House Republicans have been determined to jettison the roughly $80 billion in IRS funding over 10 years contained in the Inflation Reduction Act that Democrats passed last year. The GOP lawmakers argue that the money will be used to hire an army of new agents to audit Americans, but the agency says it will also be used to support operations, modernize customer service technology and assist taxpayers.

The package will repurpose $10 billion from fiscal 2024 and another $10 billion from fiscal 2025 appropriations to be used in non-defense areas, according to the White House source.

This provision does not appear in the text of the bill, but another source familiar with the deal said both sides have agreed to it.

Separately, the legislation will also rescind $1.4 billion in IRS funding from the act, which the GOP describes as the full amount of funds included in the agency’s fiscal 2023 spending plan for non-taxpayer services.

The moves mean that the IRS will use up the boost in funding and need to request additional money from Congress sooner than a decade, according to the White House official.

Restarts student loan repayments

Under the package, borrowers will have to begin paying back their student loans at the end of the summer, as the Biden administration has already announced, according to a third source familiar with the debt ceiling talks. The pause has been in effect since the Covid-19 pandemic began.

The legislation will prohibit the administration from extending it again.

Also, the package will maintain Biden’s plan to provide up to $20,000 in debt relief for qualifying borrowers, the source said. The measure is currently before the Supreme Court, which is expected to rule on it in coming weeks.

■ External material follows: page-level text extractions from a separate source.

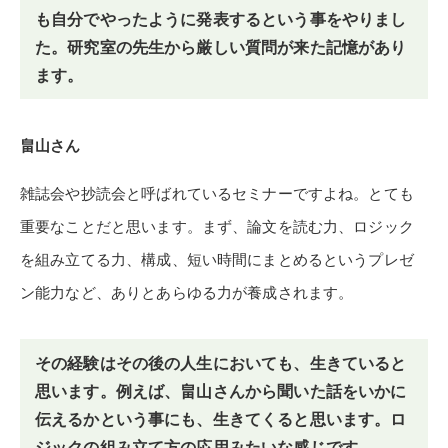
も自分でやったように発表するという事をやりまし
た。研究室の先生から厳しい質問が来た記憶があり
ます。
畠山さん
雑誌会や抄読会と呼ばれているセミナーですよね。とても
重要なことだと思います。まず、論文を読む力、ロジック
を組み立てる力、構成、短い時間にまとめるというプレゼ
ン能力など、ありとあらゆる力が養成されます。
その経験はその後の人生においても、生きていると
思います。例えば、畠山さんから聞いた話をいかに
伝えるかという事にも、生きてくると思います。ロ
ジックの組み立て方の応用みたいな感じです。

The legislation will also continue Biden’s income-driven repayment plan, according to the White House source.

The House and Senate have passed a bill to block the forgiveness program, as well as end the pandemic-related pause on federal student loan payment. Biden has pledged to veto it.

Maintains climate and clean energy measures

The legislation will not make any changes to the Inflation Reduction Act’s climate and clean energy provisions, according to the White House talking points.

House Republicans had sought to repeal the law’s clean energy tax credits and subsidies.

The package also includes new measures in the National Environmental Policy Act aimed at boosting the coordination, predictability and certainty associated with federal agency decision making, according to the White House source.

It will designate a single lead agency, charged with developing a single environmental review document, and also will require agencies to complete environmental reviews in one year, or two years for the most environmentally complex projects.

Expedites pipeline in West Virginia

The package will also speed the creation of the Mountain Valley Pipeline, a natural gas pipeline in West Virginia.